At least half our bad eating and drinking habits are careless; they grow out of inattention to our true needs and delights. We don't notice what we are consuming, we are not alert to flavors--we are not really enjoying our indulgences. -- Mireille Guiliano
Deprivation is the mother of failure. -- Mireille Guiliano
Okay. French Women Don't Get Fat, by Mireille Guiliano. ... I know that this isn't some juicy fabulous fiction, or your new favoritest children's book. It's a book on food. Probably in the "weight loss" section of the bookstore.
But bear with me! This isn't a goofy diet book, I promise. Instead, it's about
1) being French, and
2) darn good eating.
And that's reason enough to stick around, I hope. They're two of my favorite subjects, at least!
If I could do college over, I would be an apostle of this book. Probably shouting its virtues from a street corner. Why? Because I'm sick and tired of all the weird, unnatural beliefs we Americans--and especially American women--have about food.
We're scared to eat fat, scared to eat carbs, scared to eat anything, until the day comes when my roommate comes back at six in the evening, and says she's hungry. "Have dinner," I said. She blinked at me a moment, then said, "Nooo, I'd better just have a cup of tea instead."
Tea instead of dinner. This is how we eat now? She wasn't the only one, either. So many of my good friends would skip meals all the time, as a way to control weight.
(Though, admittedly, sometimes the dining halls left a lot to be desired. I love my alma mater, but I didn't go there for the food. ... Making a habit of eating tasteless food is also something this book addresses. Yeah. So, buckle up.)
Mireille Guiliano throws all that meal-skipping out. Eat bread. Eat pasta. Eat chocolate.

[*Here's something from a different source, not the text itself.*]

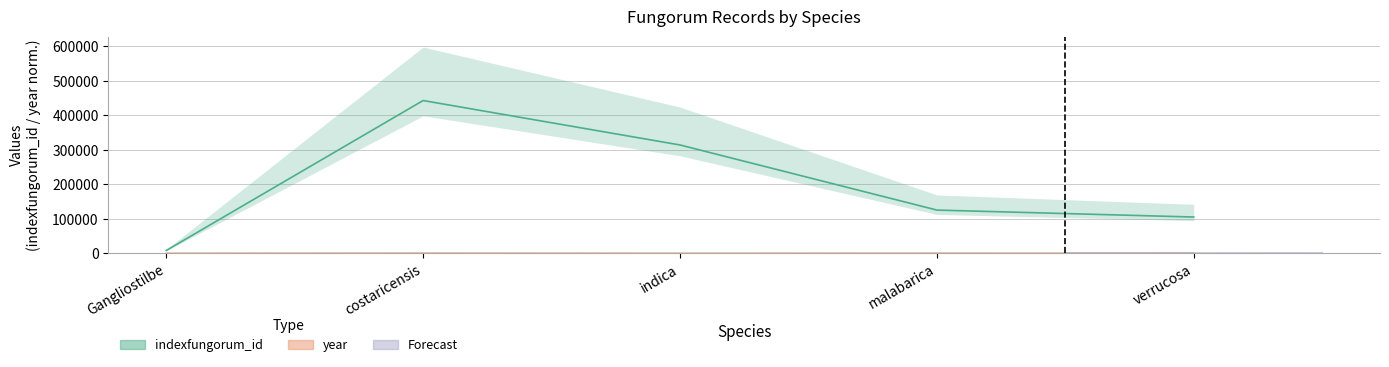

Which series changed the most between costaricensis and malabarica?

indexfungorum_id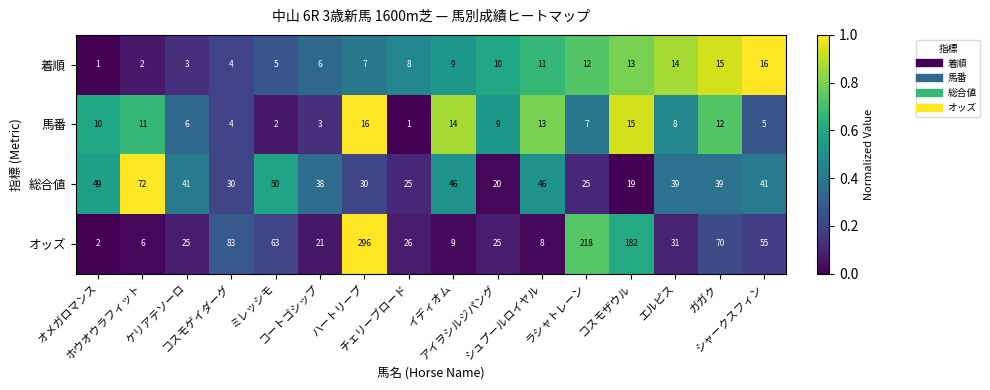

What is the difference between the maximum and minimum values in the オッズ series?

294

And don't just eat it, but enjoy it. Relish it. She talks about slowing down, savoring every single bite. Her book is about a much fuller food experience than we're used to having.
No more eating on autopilot. No more eating at random, on the fly.

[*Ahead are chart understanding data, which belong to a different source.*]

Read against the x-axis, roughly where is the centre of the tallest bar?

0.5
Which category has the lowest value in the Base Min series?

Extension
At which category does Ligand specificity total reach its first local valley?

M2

Much more about loving your food, embracing your life, and living well. Eating is an art, and Mireille describes exactly how to get back to practicing that art every single day. She strips away all the funky, strange lies we tell each other about food, and replaces it with real enjoyment.
The great thing about living well the French way? You lose your excess. Excessive desserts, excess pounds, the lies that weighed you down. Her book refreshes my whole outlook on life. Truly.

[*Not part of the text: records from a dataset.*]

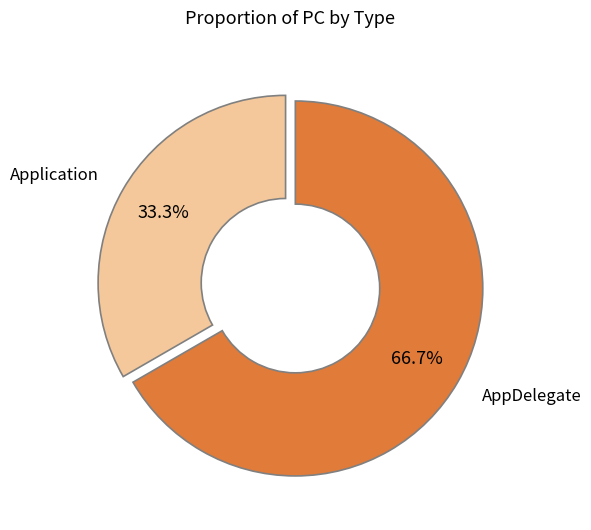

Rank the categories by value from lowest to highest.

Application, AppDelegate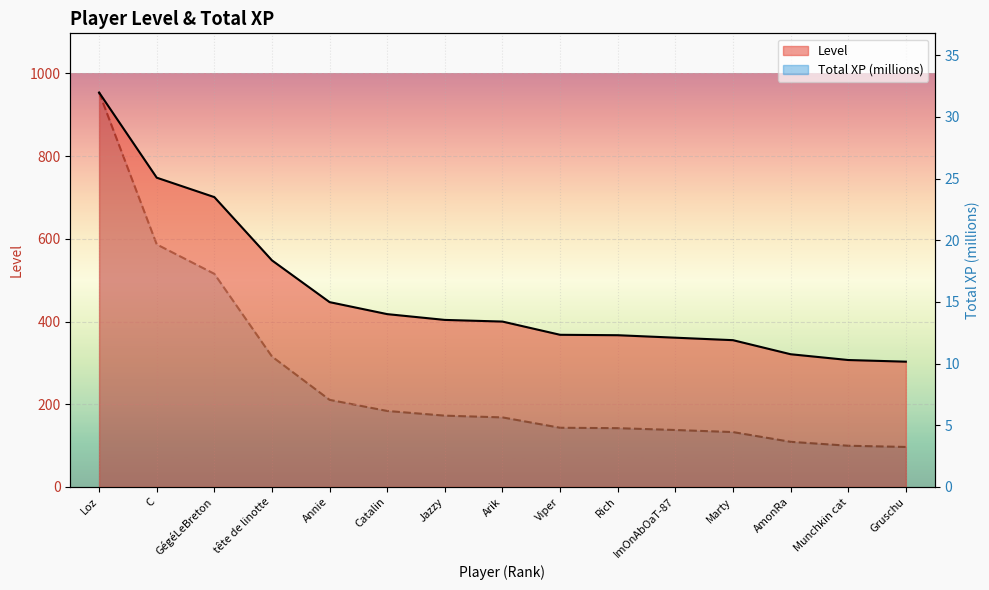

Which series has the largest total across all categories?

Level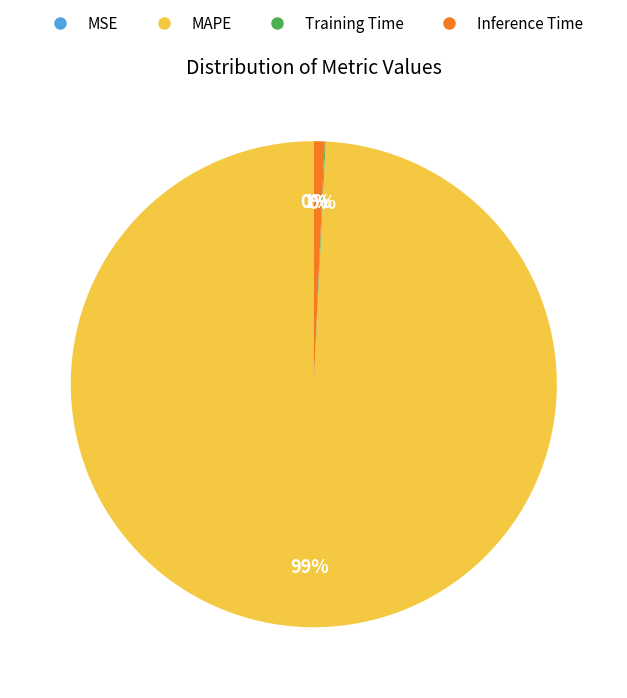

To the nearest percent, what is the difference between the largest and smallest slice percentages?

99%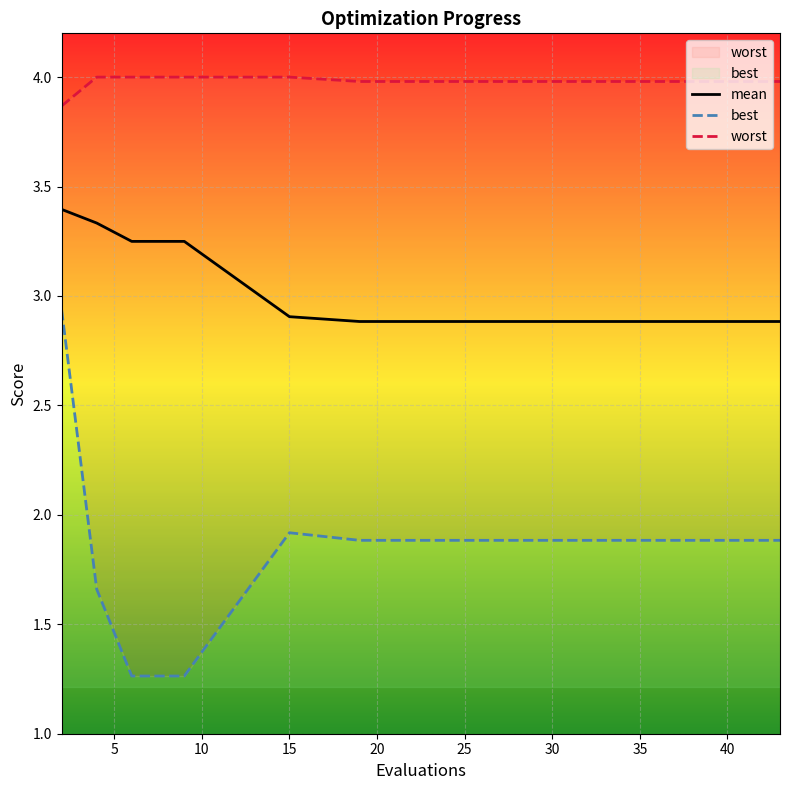

At which label is mean closest to 3?

15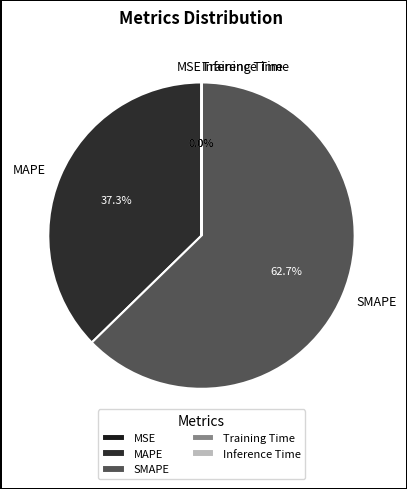

What is the largest slice in the pie chart?

SMAPE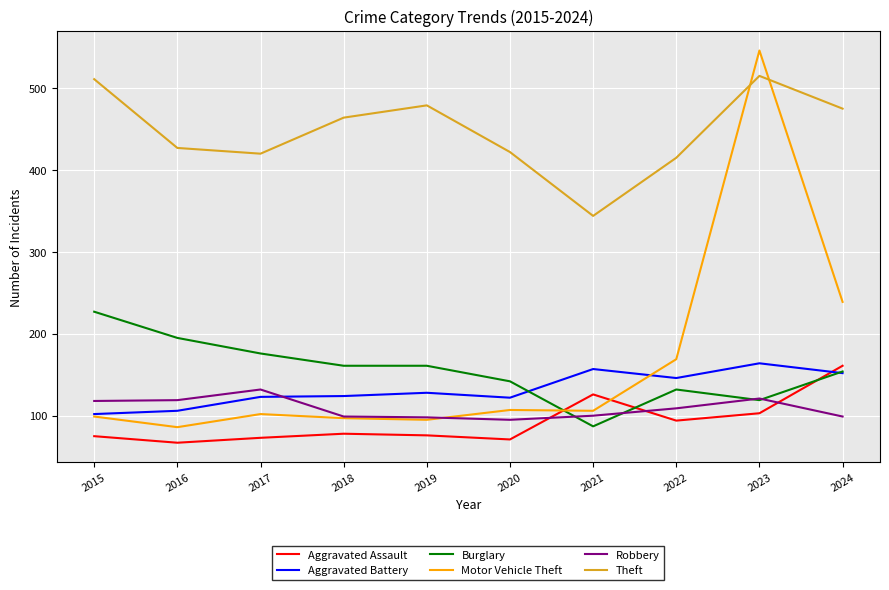

In Aggravated Battery, how many points are lower than both neighbors (excluding endpoints)?

2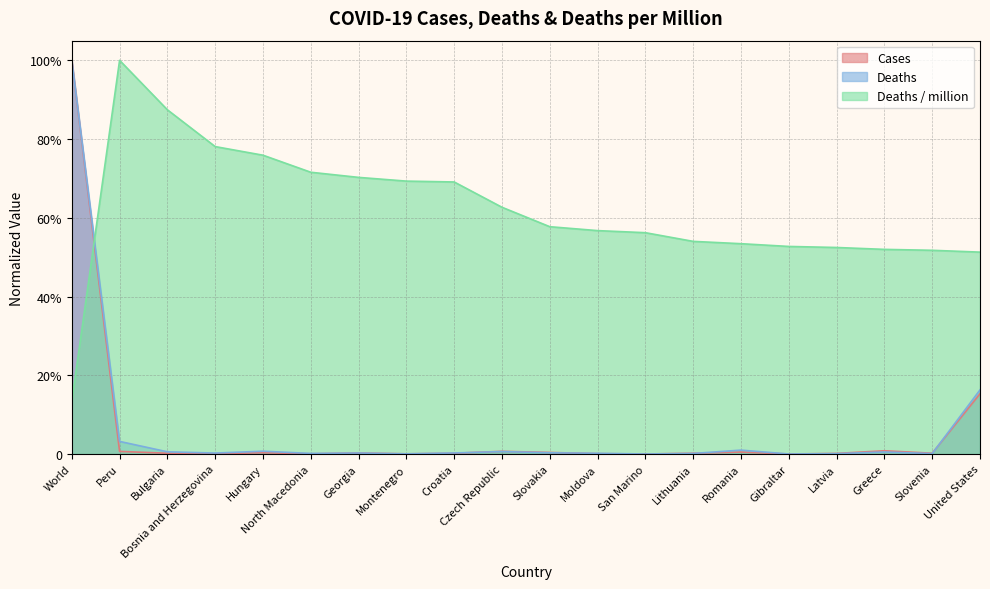

Between which two adjacent categories do Cases and Deaths first intersect?

North Macedonia and Georgia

Plus, there are recipes. Fabulous recipes. ... And one of these days, that croissant recipe and I will get together, and it will be magic.
Anyway, if you've struggled with food--either eating mindlessly, or calling tea your dinner--then read this book.
Read it with an open mind, enjoy Mireille's stories of France, her description of fantastic food and fantastic living, and make some changes.
I promise you won't regret it.
Recommendation: ummmm, she says not to read while you eat. Which pretty well convicts me for every time I offer a little something with a book, eh? But read a few chapters of Mireille's book and then muse over them while eating something extraordinary, like a buckwheat crepe with warm blackberries. And a strong coffee.
Imagine yourself in Paris, about to embark on a whole new way of eating, a new way of life. Because that's what you're about to do.